-- Your assignment --
Copy every line of text in the material below word for word, leaving out the picture placeholders.

-- Data for the task --
<<<<
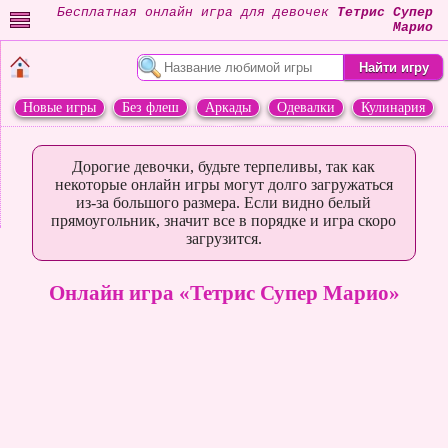
Бесплатная онлайн игра для девочек
Тетрис Супер
Марио
Новые игры
Без флеш
Аркады
Одевалки
Кулинария
Переделки
Животные
Дорогие девочки, будьте терпеливы, так как
некоторые онлайн игры могут долго загружаться
из-за большого размера. Если видно белый
прямоугольник, значит все в порядке и игра скоро
загрузится.
Онлайн игра «Тетрис Супер Марио»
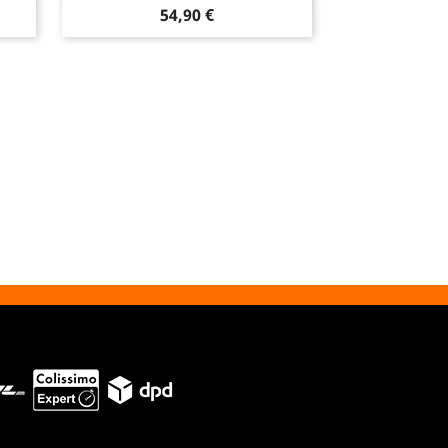
Prix
54,90 €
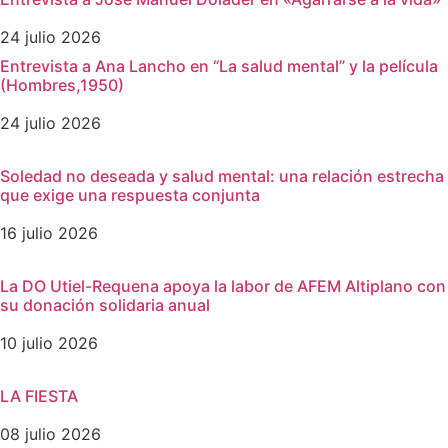
24 julio 2026
Entrevista a Ana Lancho en “La salud mental” y la película
(Hombres,1950)
24 julio 2026
Soledad no deseada y salud mental: una relación estrecha
que exige una respuesta conjunta
16 julio 2026
La DO Utiel-Requena apoya la labor de AFEM Altiplano con
su donación solidaria anual
10 julio 2026
LA FIESTA
08 julio 2026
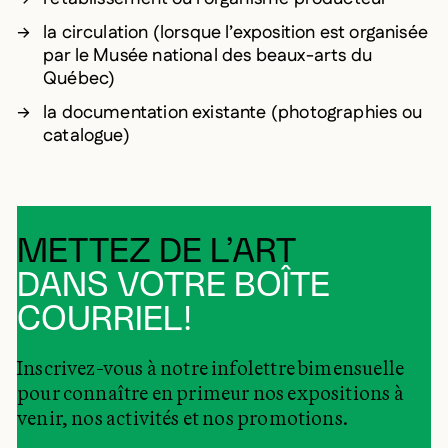
la circulation (lorsque l’exposition est organisée
par le Musée national des beaux-arts du
Québec)
la documentation existante (photographies ou
catalogue)
METTEZ DE L’ART
DANS VOTRE BOÎTE
COURRIEL!
Inscrivez-vous à notre infolettre bimensuelle
pour connaître en primeur nos expositions à
venir, nos activités et nos promotions.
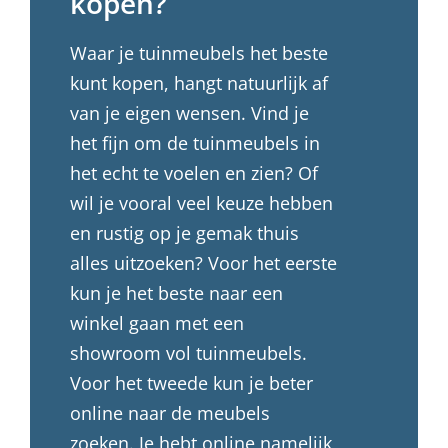
kopen?
Waar je tuinmeubels het beste
kunt kopen, hangt natuurlijk af
van je eigen wensen. Vind je
het fijn om de tuinmeubels in
het echt te voelen en zien? Of
wil je vooral veel keuze hebben
en rustig op je gemak thuis
alles uitzoeken? Voor het eerste
kun je het beste naar een
winkel gaan met een
showroom vol tuinmeubels.
Voor het tweede kun je beter
online naar de meubels
zoeken. Je hebt online namelijk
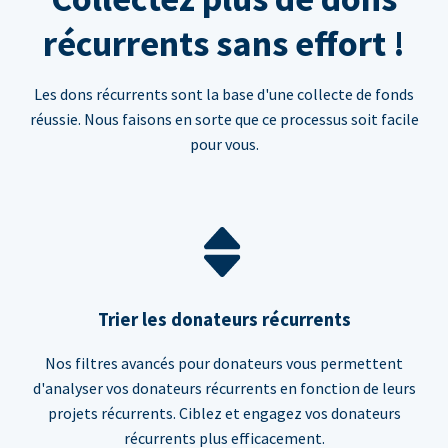
récurrents sans effort !
Les dons récurrents sont la base d'une collecte de fonds
réussie. Nous faisons en sorte que ce processus soit facile
pour vous.
Trier les donateurs récurrents
Nos filtres avancés pour donateurs vous permettent
d'analyser vos donateurs récurrents en fonction de leurs
projets récurrents. Ciblez et engagez vos donateurs
récurrents plus efficacement.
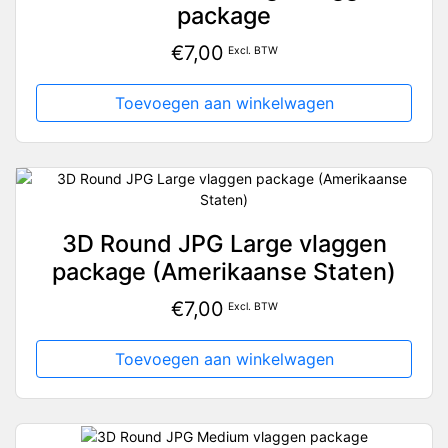
package
€
7,00
Excl. BTW
Toevoegen aan winkelwagen
3D Round JPG Large vlaggen
package (Amerikaanse Staten)
€
7,00
Excl. BTW
Toevoegen aan winkelwagen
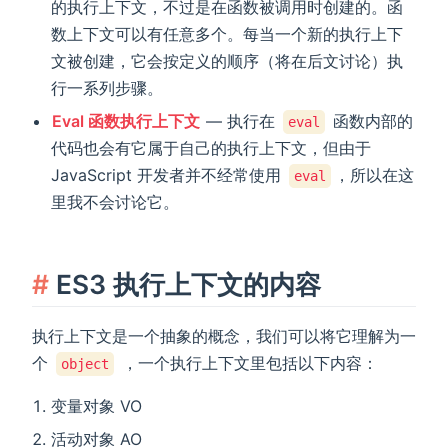
的执行上下文，不过是在函数被调用时创建的。函
数上下文可以有任意多个。每当一个新的执行上下
文被创建，它会按定义的顺序（将在后文讨论）执
行一系列步骤。
Eval 函数执行上下文
— 执行在
函数内部的
eval
代码也会有它属于自己的执行上下文，但由于
JavaScript 开发者并不经常使用
，所以在这
eval
里我不会讨论它。
ES3 执行上下文的内容
执行上下文是一个抽象的概念，我们可以将它理解为一
个
，一个执行上下文里包括以下内容：
object
变量对象 VO
活动对象 AO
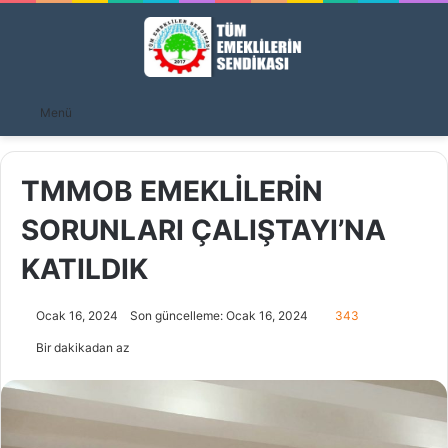
A
Menü
y
...
TMMOB EMEKLİLERİN
SORUNLARI ÇALIŞTAYI’NA
KATILDIK
Ocak 16, 2024
Son güncelleme: Ocak 16, 2024
343
Bir dakikadan az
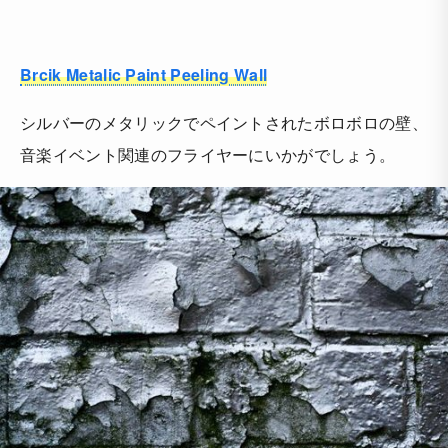
Brcik Metalic Paint Peeling Wall
シルバーのメタリックでペイントされたボロボロの壁、
音楽イベント関連のフライヤーにいかがでしょう。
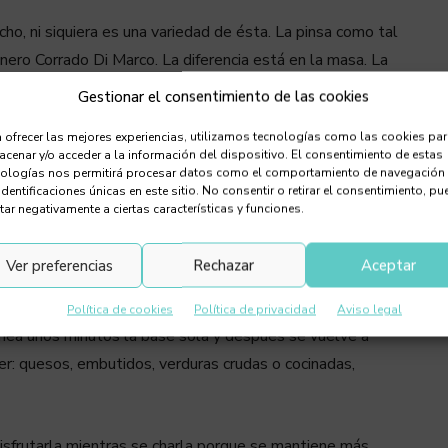
ho, ni siquiera es una variedad de ésta. La pinsa como tal
ro Corrado Di Marco. La diferencia está en la masa. La
go y arroz, con aceite de oliva virgen extra y masa madre
Gestionar el consentimiento de las cookies
esultado es una base más ligera, más digestiva y más
 ofrecer las mejores experiencias, utilizamos tecnologías como las cookies pa
cenar y/o acceder a la información del dispositivo. El consentimiento de estas
nologías nos permitirá procesar datos como el comportamiento de navegación
identificaciones únicas en este sitio. No consentir o retirar el consentimiento, pu
como una pizza tradicional napolitana es ovalada. Como las
tar negativamente a ciertas características y funciones.
horno eléctrico a una temperatura inferior, sobre los 300 °C.
ña o a la piedra.
Ver preferencias
Rechazar
Aceptar
tarias y diferenciadoras de la pinsa. Las bases suelen estar
Política de cookies
Política de privacidad
Aviso legal
ornea unos minutos la base sola y después se vuelve a
er: quesos, embutidos, verduras crudas o cocinadas,
disfrutarla mientras se charla porque se mantiene más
>>>>
-- Output for this task --
Бесплатная онлайн игра для девочек
Тетрис Супер
Марио
Новые игры
Без флеш
Аркады
Одевалки
Кулинария
Переделки
Животные
Дорогие девочки, будьте терпеливы, так как
некоторые онлайн игры могут долго загружаться
из-за большого размера. Если видно белый
прямоугольник, значит все в порядке и игра скоро
загрузится.
Онлайн игра «Тетрис Супер Марио»
Prix
54,90 €
24 julio 2026
Entrevista a Ana Lancho en “La salud mental” y la película
(Hombres,1950)
24 julio 2026
Soledad no deseada y salud mental: una relación estrecha
que exige una respuesta conjunta
16 julio 2026
La DO Utiel-Requena apoya la labor de AFEM Altiplano con
su donación solidaria anual
10 julio 2026
LA FIESTA
08 julio 2026
la circulation (lorsque l’exposition est organisée
par le Musée national des beaux-arts du
Québec)
la documentation existante (photographies ou
catalogue)
METTEZ DE L’ART
DANS VOTRE BOÎTE
COURRIEL!
Inscrivez-vous à notre infolettre bimensuelle
pour connaître en primeur nos expositions à
venir, nos activités et nos promotions.
kopen?
Waar je tuinmeubels het beste
kunt kopen, hangt natuurlijk af
van je eigen wensen. Vind je
het fijn om de tuinmeubels in
het echt te voelen en zien? Of
wil je vooral veel keuze hebben
en rustig op je gemak thuis
alles uitzoeken? Voor het eerste
kun je het beste naar een
winkel gaan met een
showroom vol tuinmeubels.
Voor het tweede kun je beter
online naar de meubels
zoeken. Je hebt online namelijk
récurrents sans effort !
Les dons récurrents sont la base d'une collecte de fonds
réussie. Nous faisons en sorte que ce processus soit facile
pour vous.
Trier les donateurs récurrents
Nos filtres avancés pour donateurs vous permettent
d'analyser vos donateurs récurrents en fonction de leurs
projets récurrents. Ciblez et engagez vos donateurs
récurrents plus efficacement.
package
€
7,00
Excl. BTW
Toevoegen aan winkelwagen
3D Round JPG Large vlaggen
package (Amerikaanse Staten)
€
7,00
Excl. BTW
Toevoegen aan winkelwagen
的执行上下文，不过是在函数被调用时创建的。函
数上下文可以有任意多个。每当一个新的执行上下
文被创建，它会按定义的顺序（将在后文讨论）执
行一系列步骤。
Eval 函数执行上下文
— 执行在
函数内部的
eval
代码也会有它属于自己的执行上下文，但由于
JavaScript 开发者并不经常使用
，所以在这
eval
里我不会讨论它。
ES3 执行上下文的内容
执行上下文是一个抽象的概念，我们可以将它理解为一
个
，一个执行上下文里包括以下内容：
object
变量对象 VO
活动对象 AO
A
Menü
y
...
TMMOB EMEKLİLERİN
SORUNLARI ÇALIŞTAYI’NA
KATILDIK
Ocak 16, 2024
Son güncelleme: Ocak 16, 2024
343
Bir dakikadan az
Brcik Metalic Paint Peeling Wall
シルバーのメタリックでペイントされたボロボロの壁、
音楽イベント関連のフライヤーにいかがでしょう。
ho, ni siquiera es una variedad de ésta. La pinsa como tal
ro Corrado Di Marco. La diferencia está en la masa. La
go y arroz, con aceite de oliva virgen extra y masa madre
Gestionar el consentimiento de las cookies
esultado es una base más ligera, más digestiva y más
 ofrecer las mejores experiencias, utilizamos tecnologías como las cookies pa
cenar y/o acceder a la información del dispositivo. El consentimiento de estas
nologías nos permitirá procesar datos como el comportamiento de navegación
identificaciones únicas en este sitio. No consentir o retirar el consentimiento, pu
como una pizza tradicional napolitana es ovalada. Como las
tar negativamente a ciertas características y funciones.
horno eléctrico a una temperatura inferior, sobre los 300 °C.
ña o a la piedra.
Ver preferencias
Rechazar
Aceptar
tarias y diferenciadoras de la pinsa. Las bases suelen estar
Política de cookies
Política de privacidad
Aviso legal
ornea unos minutos la base sola y después se vuelve a
er: quesos, embutidos, verduras crudas o cocinadas,
disfrutarla mientras se charla porque se mantiene más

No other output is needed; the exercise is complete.